As cirurgias plásticas modernas no Brasil existem desde os anos 20 e se popularizaram nas décadas de 70 e 80. A vaidade é inerente ao ser humano, não há nada de novo ou anormal. Mas era uma pequena parcela da população que dava importância para isso. Agora, não. Agora todo mundo quer ter a mesma boca, a mesma bochecha, o mesmo cabelo, o mesmo corpo.
É como se houvesse um desejo de ser industrializado, como uma bolacha no pacote, como uma boneca na vitrine. Talvez porque entrar no padrão pareça uma garantia de ser aceito, de nunca mais ser humilhado pela aparência. A cirurgia plástica em busca da perfeição é como se fosse um salvo-conduto para ser aceito.
Os dados estatísticos são surpreendentes. Aqui no Brasil, nos últimos dez anos, houve um crescimento de mais de 140% no número de cirurgias plásticas feitas em jovens de 13 a 18 anos. Segundo uma pesquisa da Sociedade Brasileira de Dermatologia aumentou em 390% a busca por procedimentos estéticos não invasivos no país. Em 2023, foram realizados mais de 3 milhões de procedimentos estéticos em nosso país, dos quais 2 milhões foram cirúrgicos.

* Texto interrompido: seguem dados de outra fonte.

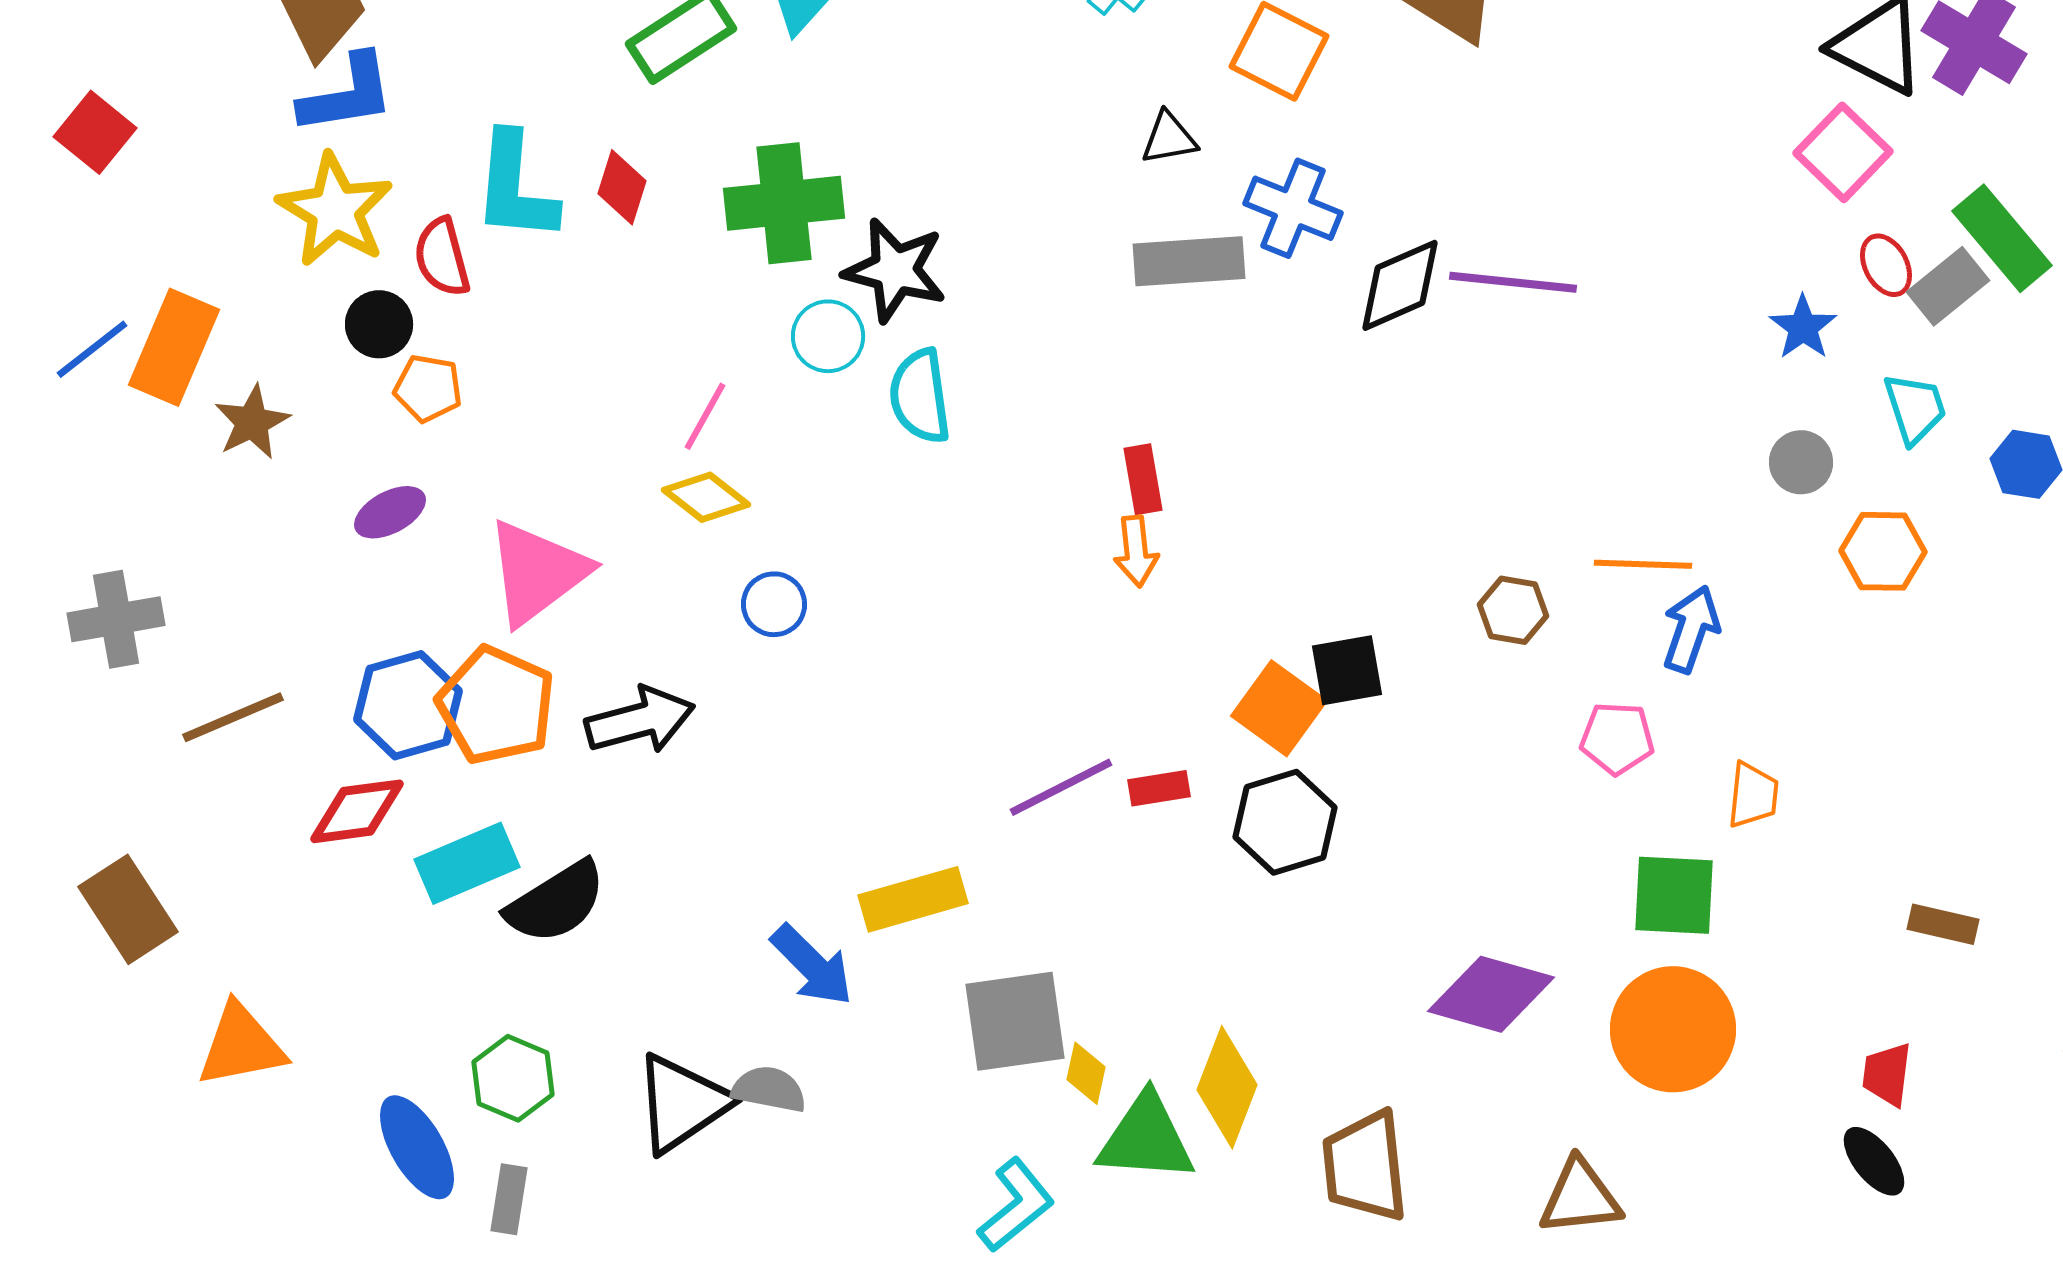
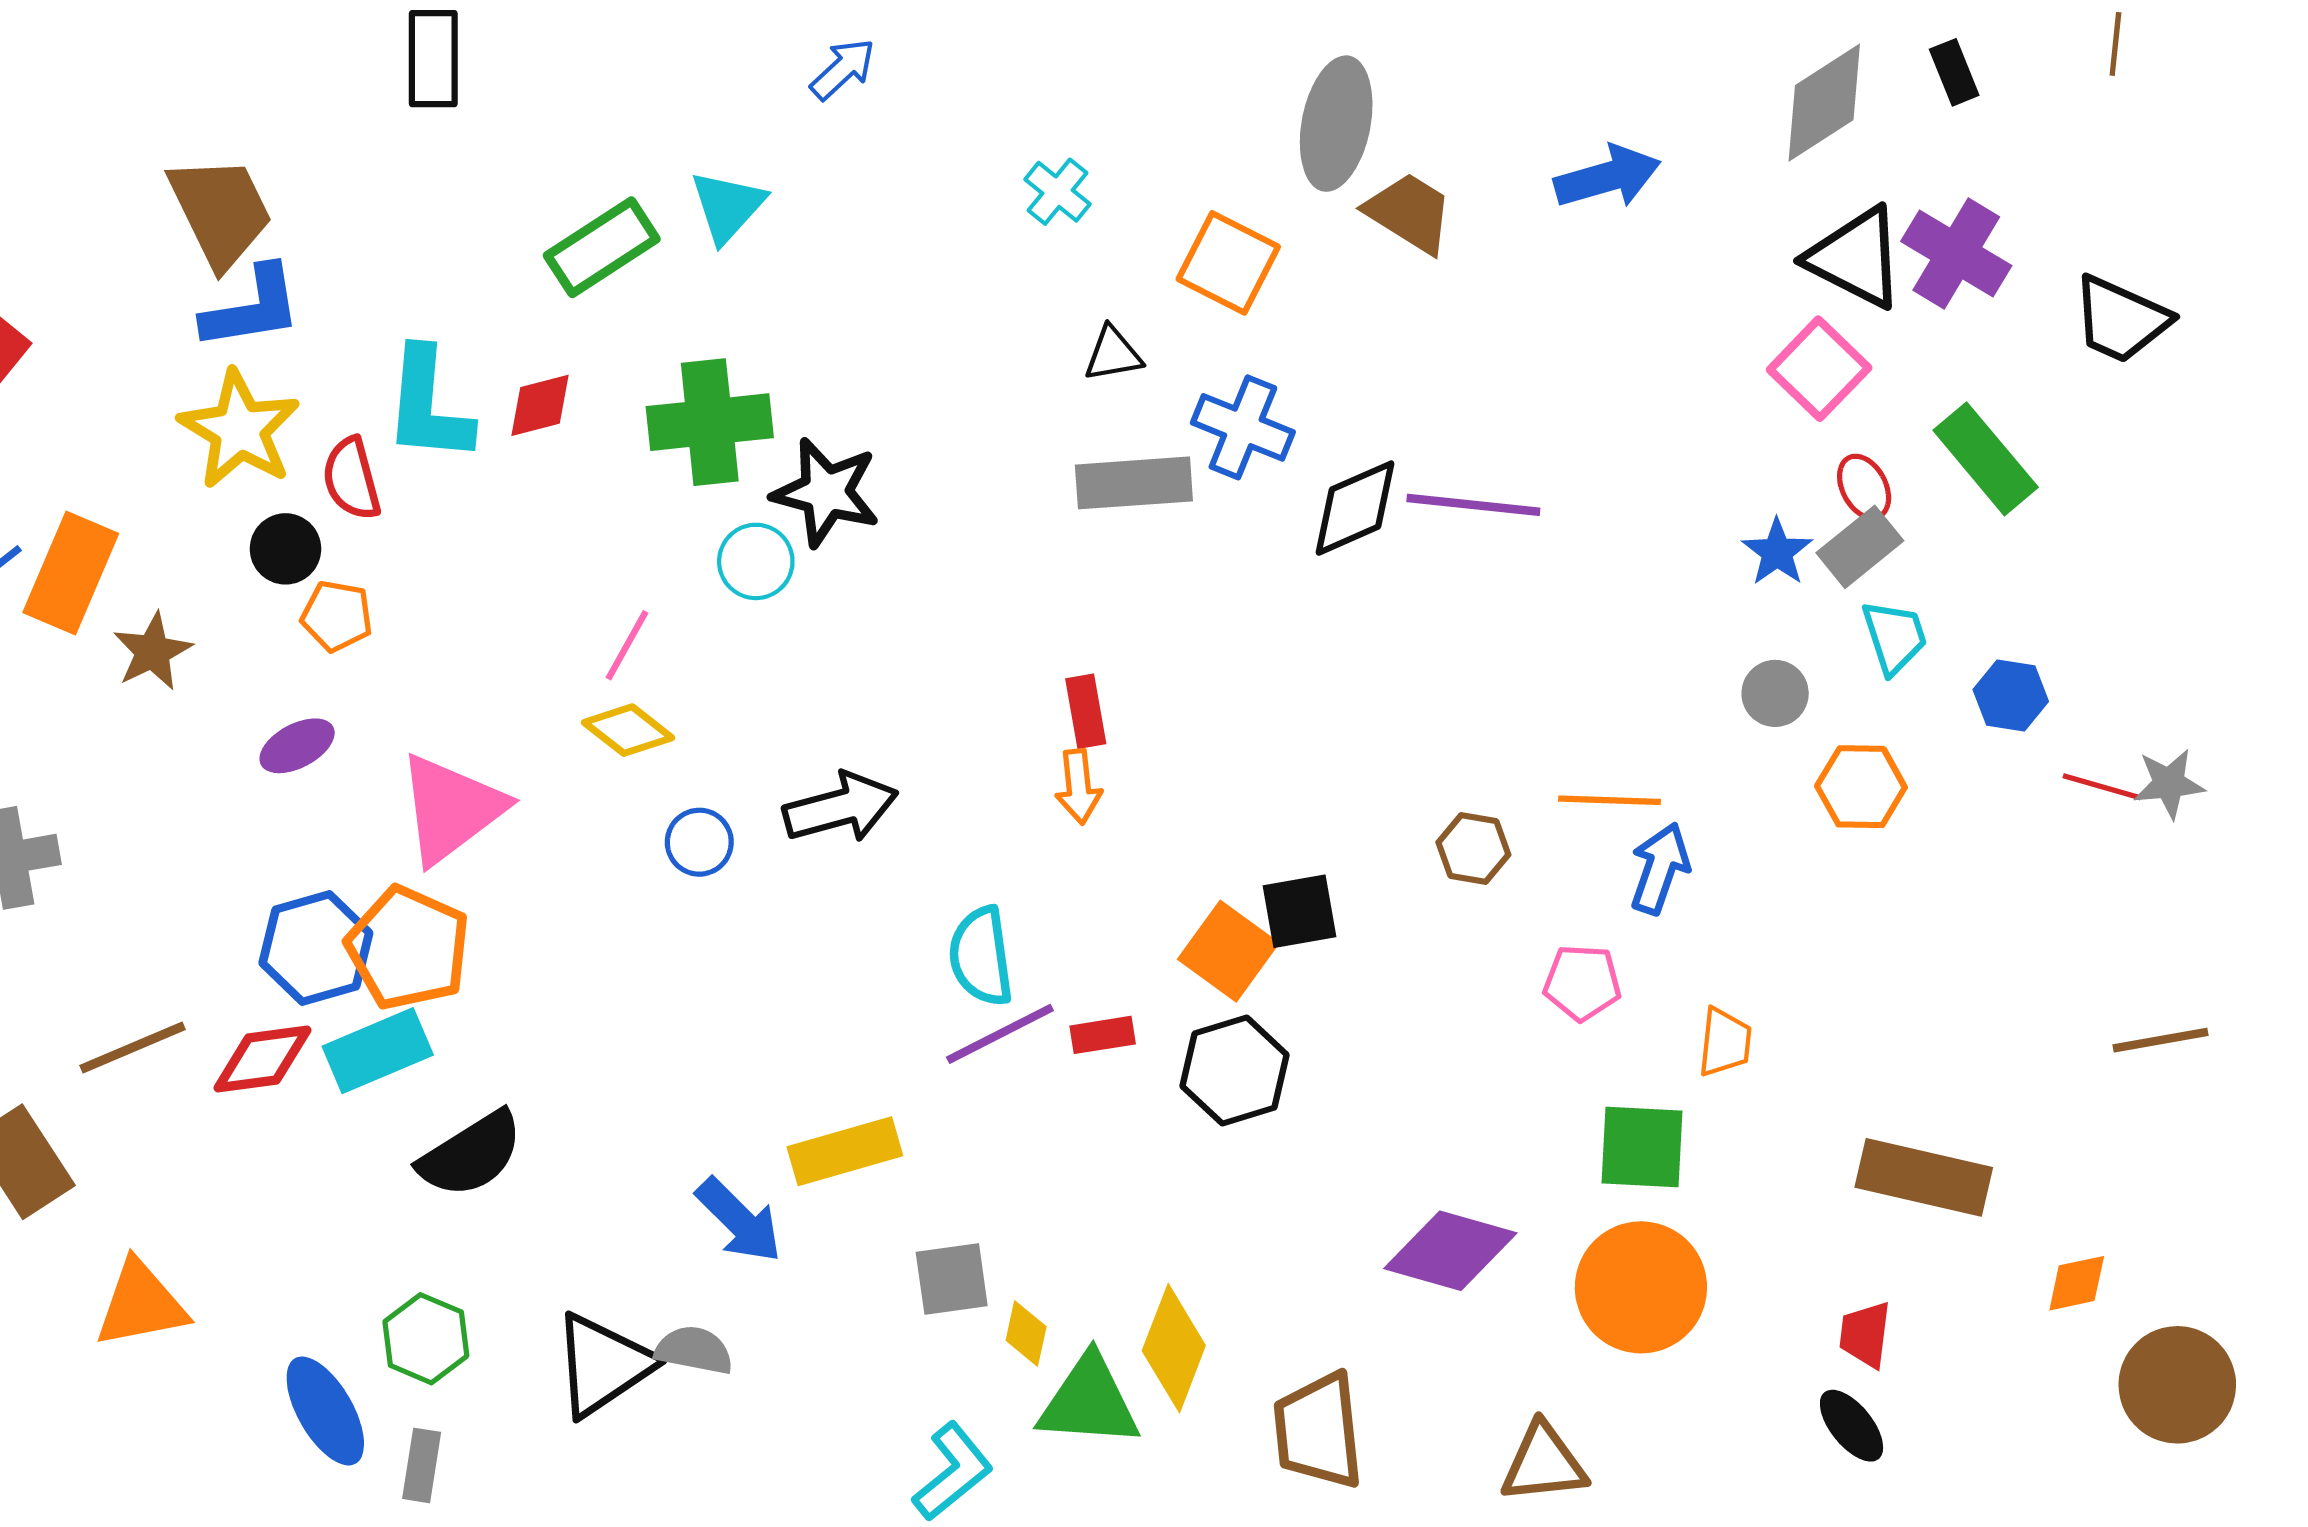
red diamond: (622, 187) -> (540, 405), turned 58
gray rectangle: (1948, 286) -> (1860, 547), moved
cyan semicircle: (920, 396) -> (981, 956), moved
brown line: (233, 717) -> (133, 1047), moved
black arrow: (640, 720) -> (841, 808), moved
cyan rectangle: (467, 863) -> (378, 1051), moved
brown rectangle: (1943, 924) -> (1924, 1177), size x1.8
gray square: (1015, 1021) -> (952, 1279), size x0.7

E, como a demanda é muito grande, a oferta aumenta de forma desordenada. Além dos profissionais autorizados, aparecem arrivistas e oportunistas oferecendo serviços estéticos sem diploma, sem curso , sem licença, sem nada. Há casos de pessoas sem nenhuma experiência na área de saúde que faz um curso qualquer online e passa a vender serviços na área de saúde nas redes.
E a triste consequência é que tem muita gente morrendo por causa de procedimentos mal feitos ou ficando com sequelas graves. No desespero por imaginar que ‘depois da plástica tudo vai dar certo’, as pessoas entregam suas vidas para desconhecidos que ‘encontraram no instagram’.
No nosso país muita gente sonha em ‘expor a vida, viralizar, ganhar milhões de seguidores e fazer publis’. Ser pago para exibir seu cotidiano virou o objeto de desejo de milhões, porque parece uma solução fácil, rápida e eficiente para a ascensão social. Muitos acreditam que Jeniffer, a moça da janela do avião, é uma sortuda, porque ganhou dois milhões de seguidores, um patrimônio que pode render muito dinheiro.
No entanto, a bancária diz que não come e não dorme há dias. Está abalada. Junto com a fama súbita veio muito ódio, muito ataque. Ninguém está preparado para esse tipo de tsunami de atenção. Fama instantânea não é solução para a vida.
E não é só aqui que as pessoas surtam com os acontecimentos. Nos Estados Unidos, cujo povo é mais consumista e menos emocional que nós, houve uma reação estranhíssima ao assassinato de um CEO da área de seguro de saúde: estão glorificando o assassino nas redes sociais.
Desde que mostraram as fotos do então suspeito, as vendas da jaqueta que ele vestia explodiram. Isso mesmo, as pessoas querem comprar um casaco igual ao do assassino. Querem ser parte da notícia, querem uma migalha do ‘sucesso’ de exposição dele na mídia, mesmo sendo um criminoso.
As redes sociais e seus algoritmos se aproveitaram das nossas vulnerabilidades e fraquezas, como a vaidade, a tendência à ilusão, a falta de critério, a ambição, o pensamento mágico e nos viciaram, transformaram todos nós em colonizados mentais. Fomos hackeados. Agora estamos todos doentes, viciados em plataformas que nos escravizam e nos roubam o que temos de melhor: nossa humanidade.
Diante de tudo isso que aconteceu em 30 anos de internet no Brasil, é hora de parar e, talvez, voltar. Não ‘voltar no tempo’, porque a tecnologia veio para ficar e é extremamente benéfica. Mas voltar a conviver, a conversar, a olhar no olho, a existir sem um celular na mão. Voltar ao equilíbrio.
Voltar a entender que a beleza está no fato de cada ser humano ser único. Voltar a acreditar que são as nossas características pessoais que nos tornam insubstituíveis. Porque se a ideia é virar uma boneca plastificada, melhor colocar um robô no lugar que, além de poder ser lindo, ainda vem com inteligência artificial.
Quem sabe assim, a palavra do ano de 2025 possa ser apenas “humano”.